Motorcyclists are often in an accident when a motorist doesn’t recognize them and makes an unsafe turn. Distracted drivers may not be able to see the motorcycle, fail or recognize its turn signal, and make unsafe left turns without checking with oncoming traffic. The driver may not recognize a motorcycle, which could lead to an accident that can cause serious injuries or even death. If the motorist is distracted or trying to overtake, it can be dangerous to not recognize a motorcycle as you make a left turn.

A motorist’s failure to recognize a motorcycle increases the risk of an accident, as most motorists fail to pay attention to motorcycles when driving over long distances. Driver distractions such as eating and talking on cell phones can make the problem worse. A minor distraction from a mobile phone could cause a serious accident. The driver’s attention will be diverted by the conversation. In addition, a motorcycle’s single headlamp can confuse motorists, causing a collision.

Motorists have legal recourse if they hit a motorcycle due to a driver’s failure to recognize the motorcyclist. In most cases, a motorist’s left-turning vehicle is at fault, but it is possible for a motorist to claim he or she looked but failed to notice a motorcycle. Motorists can use an “anti-SMIDSY” maneuver to combat these challenges. To gain more perspective, the motorcyclist should wiggle the front of the bike when an oncoming vehicle makes left turns. The motorcycle must also adhere to the speed limit.

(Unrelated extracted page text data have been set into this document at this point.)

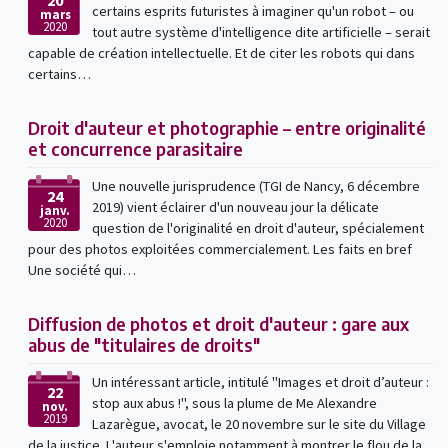
20
certains esprits futuristes à imaginer qu'un robot – ou
mars
2020
tout autre système d'intelligence dite artificielle – serait
capable de création intellectuelle. Et de citer les robots qui dans
certains…
Droit d'auteur et photographie – entre originalité
et concurrence parasitaire
Une nouvelle jurisprudence (TGI de Nancy, 6 décembre
24
2019) vient éclairer d'un nouveau jour la délicate
janv.
2020
question de l'originalité en droit d'auteur, spécialement
pour des photos exploitées commercialement. Les faits en bref
Une société qui…
Diffusion de photos et droit d'auteur : gare aux
abus de "titulaires de droits"
Un intéressant article, intitulé "Images et droit d’auteur :
22
stop aux abus !", sous la plume de Me Alexandre
nov.
2019
Lazarègue, avocat, le 20 novembre sur le site du Village
de la justice. L'auteur s'emploie notamment à montrer le flou de la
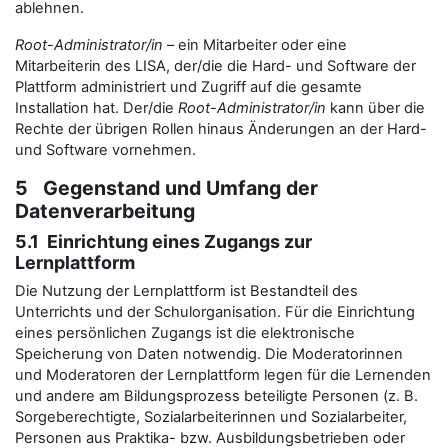
ablehnen.
Root-Administrator/in
– ein Mitarbeiter oder eine
Mitarbeiterin des LISA, der/die die Hard- und Software der
Plattform administriert und Zugriff auf die gesamte
Installation hat. Der/die
Root-Administrator/in
kann über die
Rechte der übrigen Rollen hinaus Änderungen an der Hard-
und Software vornehmen.
5 Gegenstand und Umfang der
Datenverarbeitung
5.1 Einrichtung eines Zugangs zur
Lernplattform
Die Nutzung der Lernplattform ist Bestandteil des
Unterrichts und der Schulorganisation. Für die Einrichtung
eines persönlichen Zugangs ist die elektronische
Speicherung von Daten notwendig. Die Moderatorinnen
und Moderatoren der Lernplattform legen für die Lernenden
und andere am Bildungsprozess beteiligte Personen (z. B.
Sorgeberechtigte, Sozialarbeiterinnen und Sozialarbeiter,
Personen aus Praktika- bzw. Ausbildungsbetrieben oder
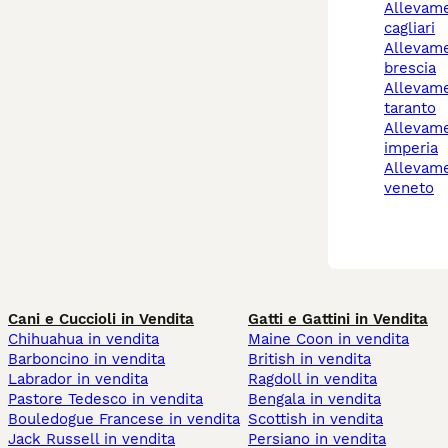
allevamento cani
cagliari
allevamento cani
brescia
allevamenti cani
taranto
allevamento cani
imperia
allevamento cani
veneto
Cani e Cuccioli in Vendita
Gatti e Gattini in Vendita
Chihuahua in vendita
Maine Coon in vendita
Barboncino in vendita
British in vendita
Labrador in vendita
Ragdoll in vendita
Pastore Tedesco in vendita
Bengala in vendita
Bouledogue Francese in vendita
Scottish in vendita
Jack Russell in vendita
Persiano in vendita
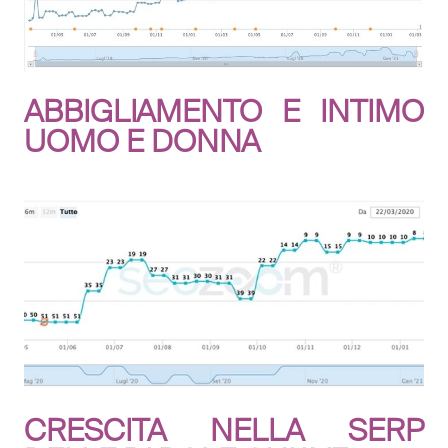
ABBIGLIAMENTO E INTIMO
UOMO E DONNA
CRESCITA NELLA SERP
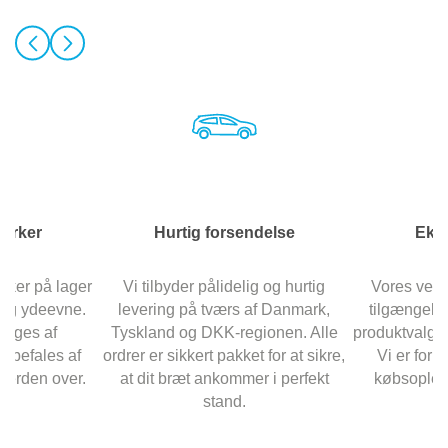
mærker
Hurtig forsendelse
Eks
rker på lager
Vi tilbyder pålidelig og hurtig
Vores venl
t og ydeevne.
levering på tværs af Danmark,
tilgængelig
ruges af
Tyskland og DKK-regionen. Alle
produktvalg o
anbefales af
ordrer er sikkert pakket for at sikre,
Vi er forpl
verden over.
at dit bræt ankommer i perfekt
købsopleve
stand.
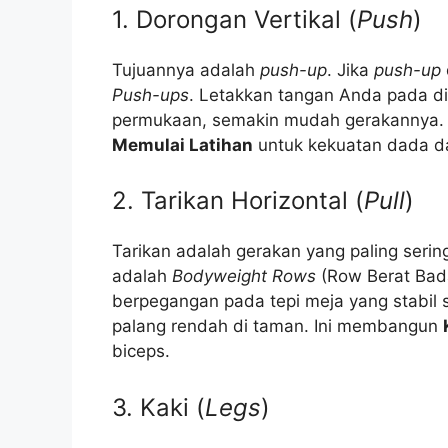
1. Dorongan Vertikal (
Push
)
Tujuannya adalah
push-up
. Jika
push-up
Push-ups
. Letakkan tangan Anda pada din
permukaan, semakin mudah gerakannya. I
Memulai Latihan
untuk kekuatan dada da
2. Tarikan Horizontal (
Pull
)
Tarikan adalah gerakan yang paling sering
adalah
Bodyweight Rows
(Row Berat Bad
berpegangan pada tepi meja yang stabil
palang rendah di taman. Ini membangun
biceps.
3. Kaki (
Legs
)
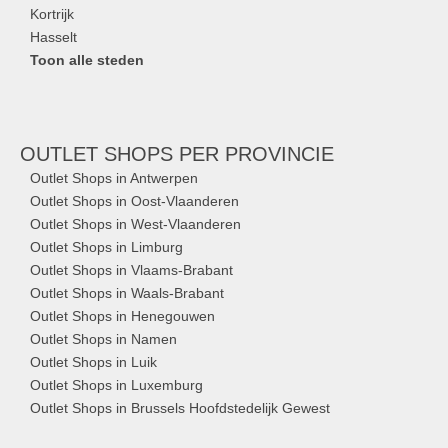
Kortrijk
Hasselt
Toon alle steden
OUTLET SHOPS
PER PROVINCIE
Outlet Shops in Antwerpen
Outlet Shops in Oost-Vlaanderen
Outlet Shops in West-Vlaanderen
Outlet Shops in Limburg
Outlet Shops in Vlaams-Brabant
Outlet Shops in Waals-Brabant
Outlet Shops in Henegouwen
Outlet Shops in Namen
Outlet Shops in Luik
Outlet Shops in Luxemburg
Outlet Shops in Brussels Hoofdstedelijk Gewest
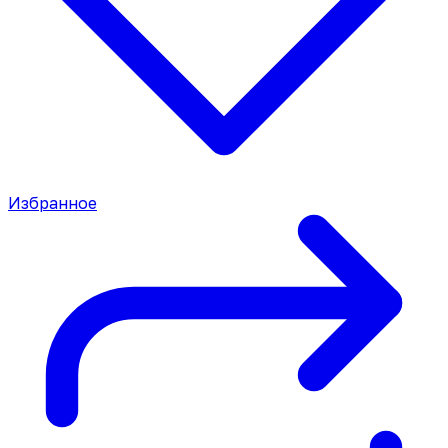
Избранное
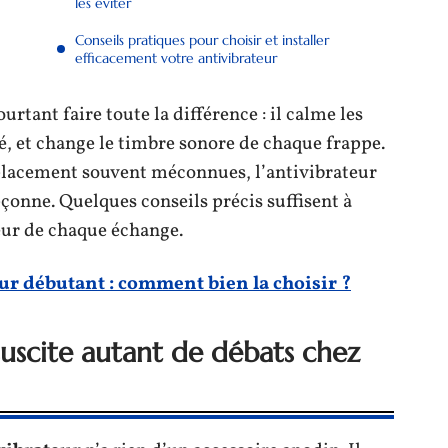
les éviter
Conseils pratiques pour choisir et installer
efficacement votre antivibrateur
urtant faire toute la différence : il calme les
é, et change le timbre sonore de chaque frappe.
 placement souvent méconnues, l’antivibrateur
pçonne. Quelques conseils précis suffisent à
leur de chaque échange.
ur débutant : comment bien la choisir ?
suscite autant de débats chez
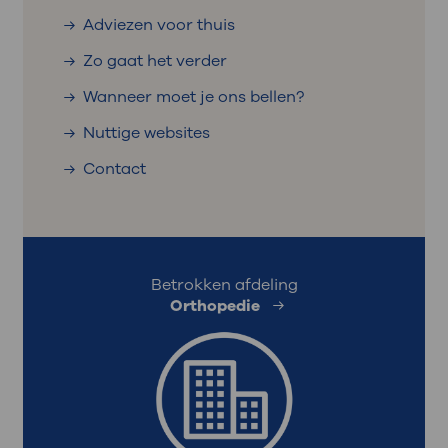
Adviezen voor thuis
Zo gaat het verder
Wanneer moet je ons bellen?
Nuttige websites
Contact
Betrokken afdeling
Orthopedie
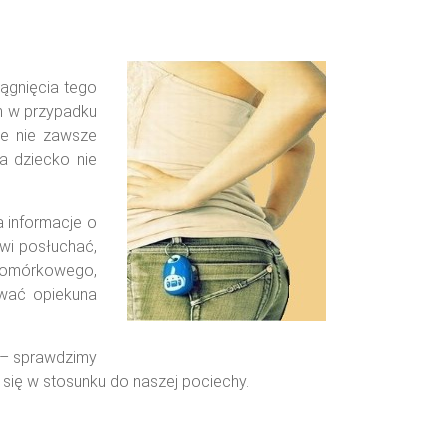
ągnięcia tego
m w przypadku
ce nie zawsze
a dziecko nie
 informacje o
wi posłuchać,
u komórkowego,
ować opiekuna
 – sprawdzimy
się w stosunku do naszej pociechy.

Drivers must be more alert and aware of motorcycles when approaching intersections. Motorcycles are much smaller than cars and are harder to see than vehicles in other lanes. A motorcycle accident can be caused by the driver not looking in their mirrors. When making a left turn, it is important to be cautious and follow the speed limit. This is especially true if a motorcycle is parked.

Liability of left-turning vehicle

Often times, drivers assume that the other driver is at fault when a motorcycle crash occurs, but this may not always be the case. Even if you were turning left yourself, the other driver may be partially at fault. A left-turning vehicle must cross oncoming traffic and make a wider turn, increasing the likelihood of hitting another vehicle or motorcyclist. As a result, the driver is at an increased risk of hitting another motorcyclist or pedestrian in the process.

A left-turn motorcycle accident claim could result in monetary damages for the injured motorcyclist. These damages could include medical bills, lost income, vehicle repairs, and pain and suffering. A personal injury attorney can review your case and help you plan your next steps. A motorcycle accident attorney will identify the responsible party and help you determine if you should seek compensation for your injuries. Motorcyclists may also be partially responsible in some cases, if they fail to obey traffic laws such as yielding to other cars.

Left-hand turns are the most common cause for motorcycle accidents. This is when a passenger vehicle fails to see a motorcyclist going straight through an intersection. This type of accident is especially dangerous for motorcycle riders, as motorcycles are smaller and less visible to drivers of other vehicles. All drivers have a duty not to injure motorcyclists and are often held responsible.

Although the other driver may be at fault, some left-hand-turn accidents involve unforeseen circumstances. Distracted drivers might not be able to see the motorcyclist in the time they need and may not be able to determine the speed of the motorcycle. The other driver could be held responsible, even though he didn’t slow down to turn. Collisions can be avoided by turning left safely.

In most left-turn motorcycle accidents, both parties are at fault. The motorcyclist is partially at fault. However, the driver who made the left-hand turn may also be at fault. This is true if the other driver was speeding, distracted, or disobeying traffic laws. But, there are other scenarios in which a driver may be at fault for a motorcyclist accident.